> **Task goal**: Pull every line of the records below into your answer word for word, leaving out the pictures.

** start of Entries provided **

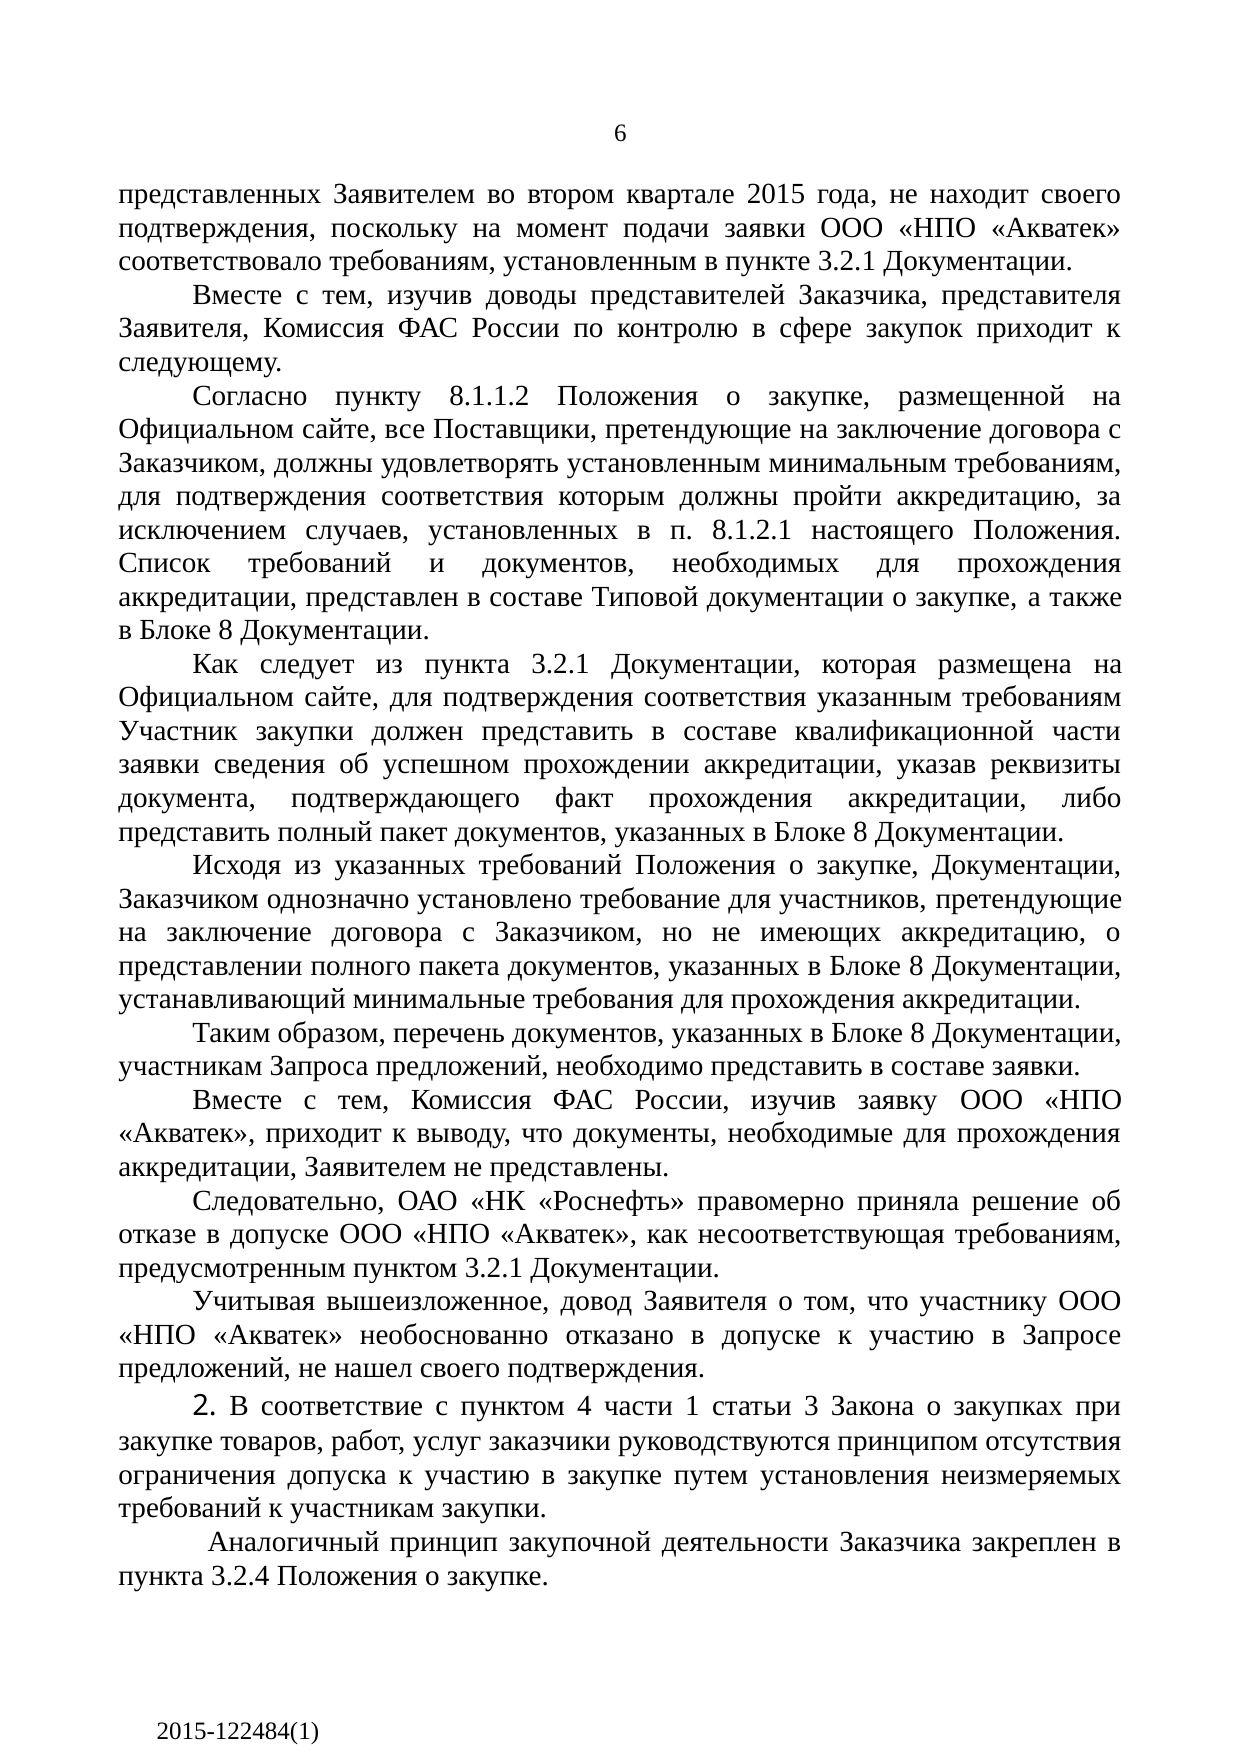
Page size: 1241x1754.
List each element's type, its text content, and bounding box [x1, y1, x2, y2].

text Вместе с тем, изучив доводы представителей Заказчика, представителя Заявителя, Комиссия ФАС России по контролю в сфере закупок приходит к следующему. [118, 277, 1122, 378]
text представленных Заявителем во втором квартале 2015 года, не находит своего подтверждения, поскольку на момент подачи заявки ООО «НПО «Акватек» соответствовало требованиям, установленным в пункте 3.2.1 Документации. [118, 176, 1122, 277]
text Учитывая вышеизложенное, довод Заявителя о том, что участнику ООО «НПО «Акватек» необоснованно отказано в допуске к участию в Запросе предложений, не нашел своего подтверждения. [118, 1283, 1122, 1384]
text Исходя из указанных требований Положения о закупке, Документации, Заказчиком однозначно установлено требование для участников, претендующие на заключение договора с Заказчиком, но не имеющих аккредитацию, о представлении полного пакета документов, указанных в Блоке 8 Документации, устанавливающий минимальные требования для прохождения аккредитации. [118, 847, 1122, 1015]
text Таким образом, перечень документов, указанных в Блоке 8 Документации, участникам Запроса предложений, необходимо представить в составе заявки. [118, 1015, 1122, 1082]
text Согласно пункту 8.1.1.2 Положения о закупке, размещенной на Официальном сайте, все Поставщики, претендующие на заключение договора с Заказчиком, должны удовлетворять установленным минимальным требованиям, для подтверждения соответствия которым должны пройти аккредитацию, за исключением случаев, установленных в п. 8.1.2.1 настоящего Положения. Список требований и документов, необходимых для прохождения аккредитации, представлен в составе Типовой документации о закупке, а также в Блоке 8 Документации. [118, 378, 1122, 646]
text 2. В соответствие с пунктом 4 части 1 статьи 3 Закона о закупках при закупке товаров, работ, услуг заказчики руководствуются принципом отсутствия ограничения допуска к участию в закупке путем установления неизмеряемых требований к участникам закупки. [118, 1384, 1122, 1524]
text Следовательно, ОАО «НК «Роснефть» правомерно приняла решение об отказе в допуске ООО «НПО «Акватек», как несоответствующая требованиям, предусмотренным пунктом 3.2.1 Документации. [118, 1183, 1122, 1283]
text Вместе с тем, Комиссия ФАС России, изучив заявку ООО «НПО «Акватек», приходит к выводу, что документы, необходимые для прохождения аккредитации, Заявителем не представлены. [118, 1082, 1122, 1183]
text Аналогичный принцип закупочной деятельности Заказчика закреплен в пункта 3.2.4 Положения о закупке. [118, 1524, 1122, 1591]
text Как следует из пункта 3.2.1 Документации, которая размещена на Официальном сайте, для подтверждения соответствия указанным требованиям Участник закупки должен представить в составе квалификационной части заявки сведения об успешном прохождении аккредитации, указав реквизиты документа, подтверждающего факт прохождения аккредитации, либо представить полный пакет документов, указанных в Блоке 8 Документации. [118, 646, 1122, 847]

** end of Entries provided **

> **Response to this exercise**:
Page size: 1241x1754.
List each element's type, its text content, and bounding box [x1, y1, x2, y2].

text Вместе с тем, изучив доводы представителей Заказчика, представителя Заявителя, Комиссия ФАС России по контролю в сфере закупок приходит к следующему. [118, 277, 1122, 378]
text представленных Заявителем во втором квартале 2015 года, не находит своего подтверждения, поскольку на момент подачи заявки ООО «НПО «Акватек» соответствовало требованиям, установленным в пункте 3.2.1 Документации. [118, 176, 1122, 277]
text Учитывая вышеизложенное, довод Заявителя о том, что участнику ООО «НПО «Акватек» необоснованно отказано в допуске к участию в Запросе предложений, не нашел своего подтверждения. [118, 1283, 1122, 1384]
text Исходя из указанных требований Положения о закупке, Документации, Заказчиком однозначно установлено требование для участников, претендующие на заключение договора с Заказчиком, но не имеющих аккредитацию, о представлении полного пакета документов, указанных в Блоке 8 Документации, устанавливающий минимальные требования для прохождения аккредитации. [118, 847, 1122, 1015]
text Таким образом, перечень документов, указанных в Блоке 8 Документации, участникам Запроса предложений, необходимо представить в составе заявки. [118, 1015, 1122, 1082]
text Согласно пункту 8.1.1.2 Положения о закупке, размещенной на Официальном сайте, все Поставщики, претендующие на заключение договора с Заказчиком, должны удовлетворять установленным минимальным требованиям, для подтверждения соответствия которым должны пройти аккредитацию, за исключением случаев, установленных в п. 8.1.2.1 настоящего Положения. Список требований и документов, необходимых для прохождения аккредитации, представлен в составе Типовой документации о закупке, а также в Блоке 8 Документации. [118, 378, 1122, 646]
text 2. В соответствие с пунктом 4 части 1 статьи 3 Закона о закупках при закупке товаров, работ, услуг заказчики руководствуются принципом отсутствия ограничения допуска к участию в закупке путем установления неизмеряемых требований к участникам закупки. [118, 1384, 1122, 1524]
text Следовательно, ОАО «НК «Роснефть» правомерно приняла решение об отказе в допуске ООО «НПО «Акватек», как несоответствующая требованиям, предусмотренным пунктом 3.2.1 Документации. [118, 1183, 1122, 1283]
text Вместе с тем, Комиссия ФАС России, изучив заявку ООО «НПО «Акватек», приходит к выводу, что документы, необходимые для прохождения аккредитации, Заявителем не представлены. [118, 1082, 1122, 1183]
text Аналогичный принцип закупочной деятельности Заказчика закреплен в пункта 3.2.4 Положения о закупке. [118, 1524, 1122, 1591]
text Как следует из пункта 3.2.1 Документации, которая размещена на Официальном сайте, для подтверждения соответствия указанным требованиям Участник закупки должен представить в составе квалификационной части заявки сведения об успешном прохождении аккредитации, указав реквизиты документа, подтверждающего факт прохождения аккредитации, либо представить полный пакет документов, указанных в Блоке 8 Документации. [118, 646, 1122, 847]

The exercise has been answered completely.